When the scheduler tries to find a destination, it returns a tuple to the conductor (host, node, limits) that is passed to the compute node.
Then, the compute node checks the resource usage by claiming the instance values (at least the VCPU, memory and disk) against the host values. That claim is then using the limits for limiting the possible size ask.
For example, say that I have an vcpu allocation ratio of 1.0, it will limit the possible VCPU by 1.
When calling the filters, those limits are set for each field by each filter : for example, the CoreFilter sets the vcpu limit to the scheduler related HostState.
When we return the destination, we're then passing those limit fields to the conductor like I said before.

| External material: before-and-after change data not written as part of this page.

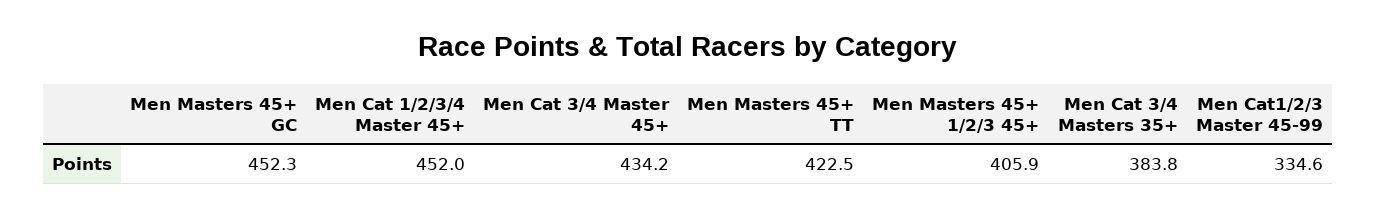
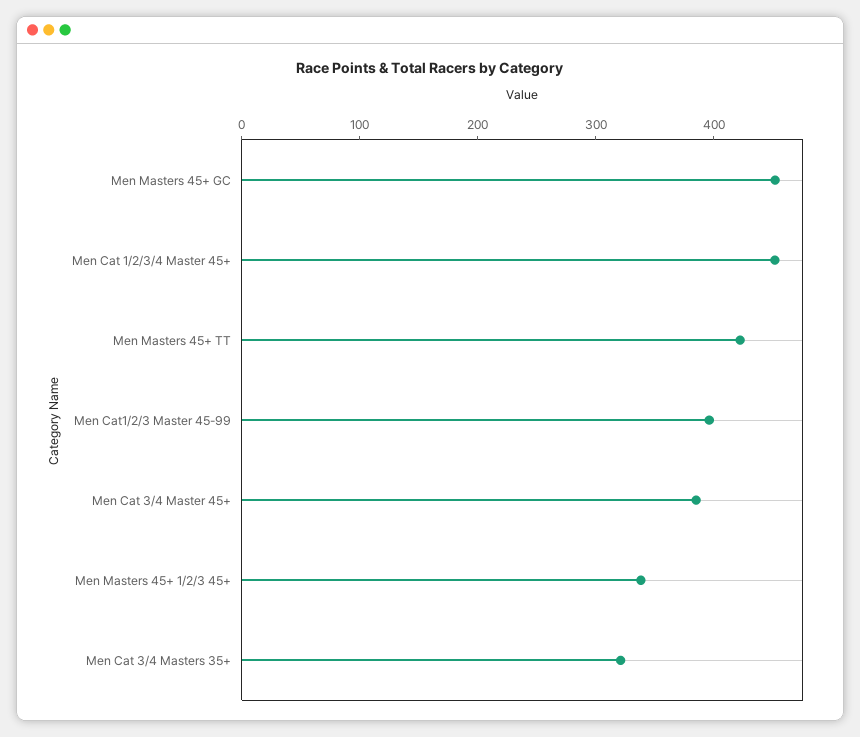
Men Cat 3/4 Master 45+: 434.2 -> 380
Men Masters 45+ 1/2/3 45+: 405.9 -> 340
Men Cat 3/4 Masters 35+: 383.8 -> 320
Men Cat1/2/3 Master 45-99: 334.6 -> 400

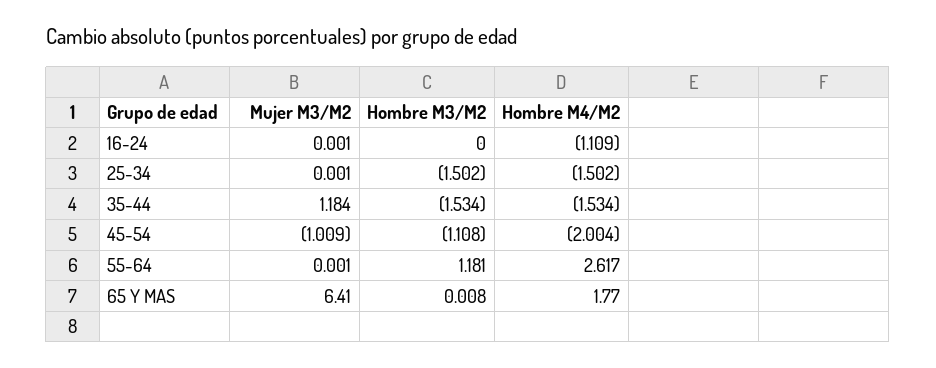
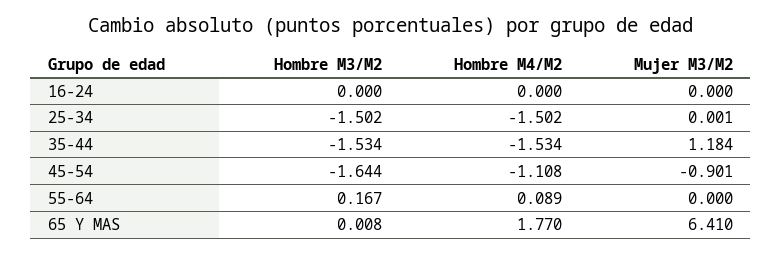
Mujer M3/M2, 16-24: 0.001 -> 0
Hombre M4/M2, 16-24: -1.109 -> 0
Mujer M3/M2, 45-54: -1.009 -> -0.901
Hombre M3/M2, 45-54: -1.108 -> -1.644
Hombre M4/M2, 45-54: -2.004 -> -1.108
Mujer M3/M2, 55-64: 0.001 -> 0
Hombre M3/M2, 55-64: 1.181 -> 0.167
Hombre M4/M2, 55-64: 2.617 -> 0.089

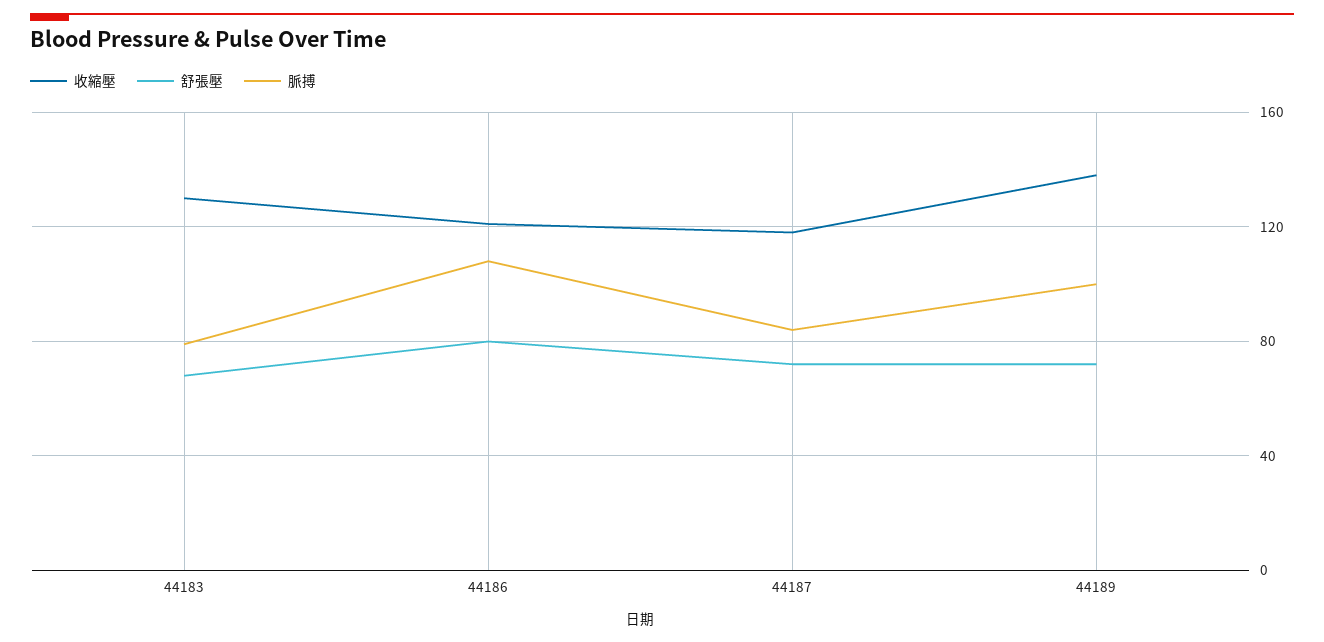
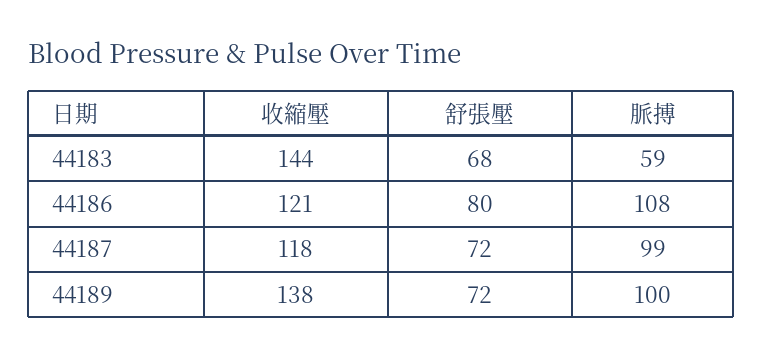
收縮壓, 44183: 130 -> 144
脈搏, 44183: 80 -> 59
脈搏, 44187: 85 -> 99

So, why do we have a different behaviour when restarting the scheduler ? Because when restarting it, we're recreating the in-memory objects called HostState so we're setting the limits back to 0, up until one instance goes to the CoreFilter.
Proof here :
- case #1 : restart the scheduler and boot an instance using the AZ hack
(Pdb) dests
[{'host': u'vm-133.gsslab.fab.redhat.com', 'nodename': u'vm-133.gsslab.fab.redhat.com', 'limits': {}}]
- case #2 : restart the scheduler, boot a normal instance and then boot an instance with the AZ hack
(Pdb) dests
[{'host': u'vm-133.gsslab.fab.redhat.com', 'nodename': u'vm-133.gsslab.fab.redhat.com', 'limits': {'memory_mb': 19150.5, 'vcpu': 1.0}}]

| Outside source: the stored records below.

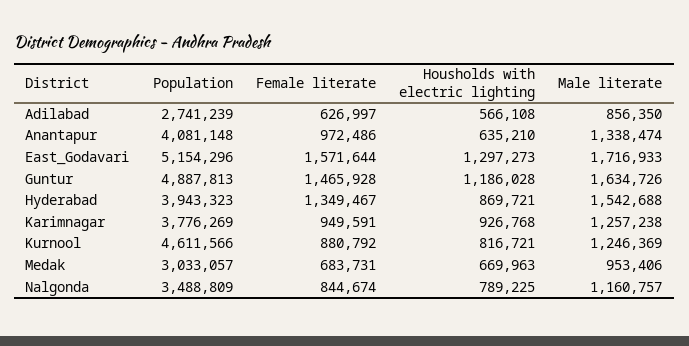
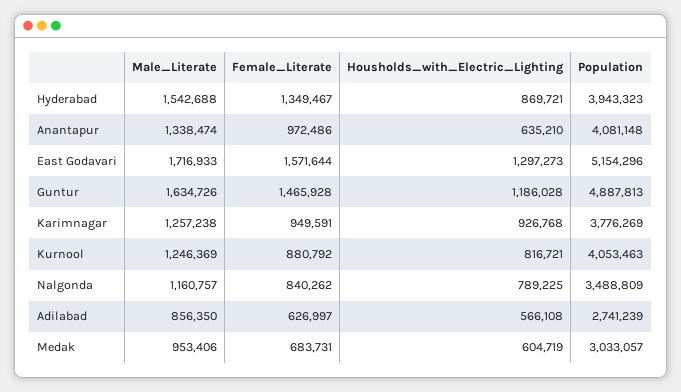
Population, Kurnool: 4611566 -> 4053463
Housholds with electric lighting, Medak: 669963 -> 604719
Female literate, Nalgonda: 844674 -> 840262

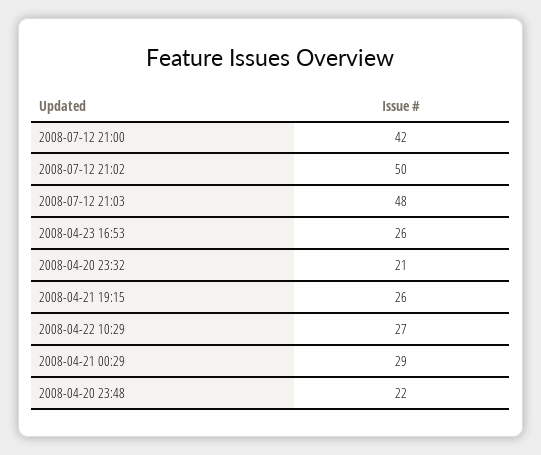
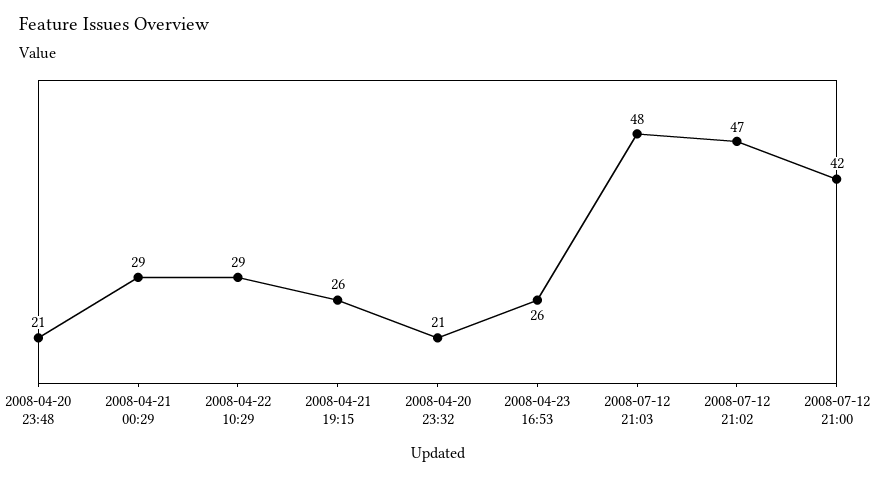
2008-07-12 21:02: 50 -> 47
2008-04-22 10:29: 27 -> 29
2008-04-20 23:48: 22 -> 21

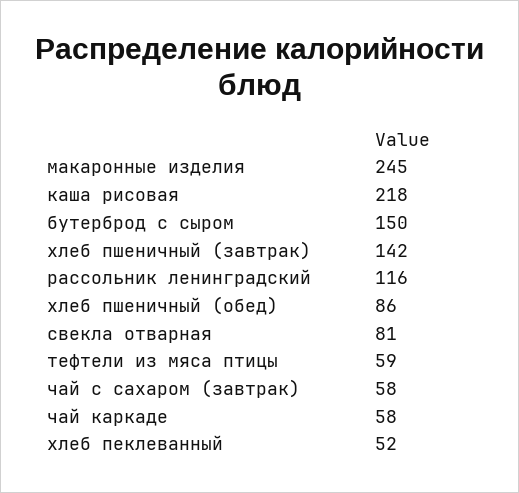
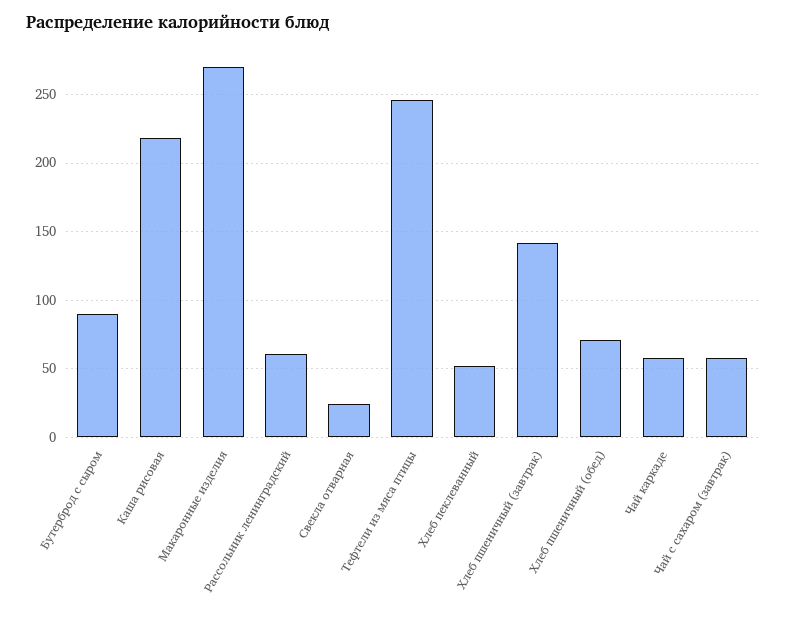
макаронные изделия: 245 -> 270
бутерброд с сыром: 150 -> 90
рассольник ленинградский: 116 -> 60
хлеб пшеничный (обед): 86 -> 70
свекла отварная: 81 -> 25
тефтели из мяса птицы: 59 -> 245

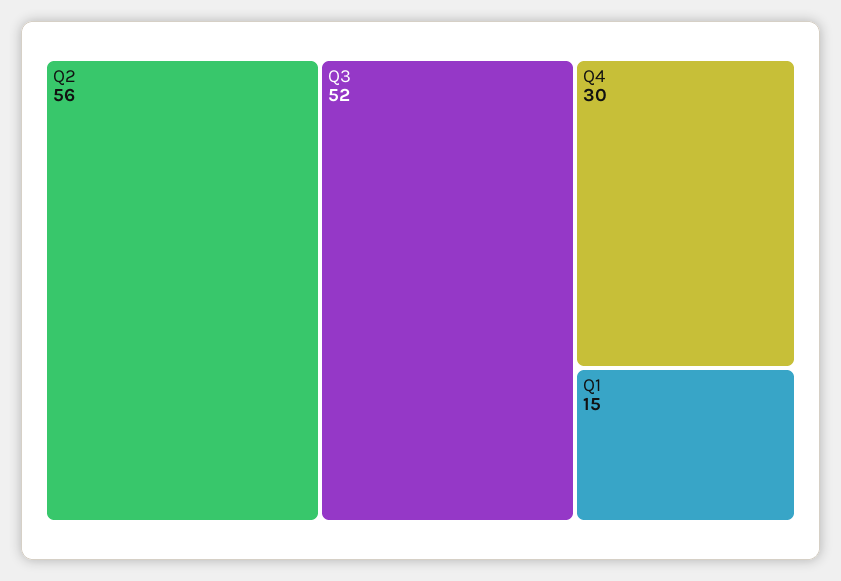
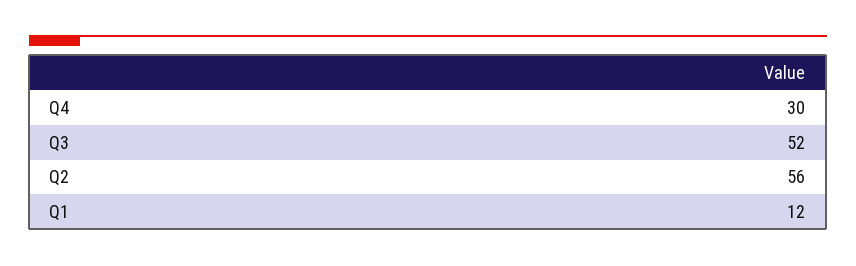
Q1: 15 -> 12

That looks a design problem honestly. If we're never checking the filters when using the AZ hack, we shouldn't return limits then which would mean a consistent behaviour whatever the scheduler verified those limits first or not.
The other hand tho is that we wouldn't be able to verify whether the host can still support the instance request, but given it's an admin-only possible usage, I think the operator already knows whether the host can be good or not.
Just reported the upstream bug since I'm pretty sure the problem still exists. |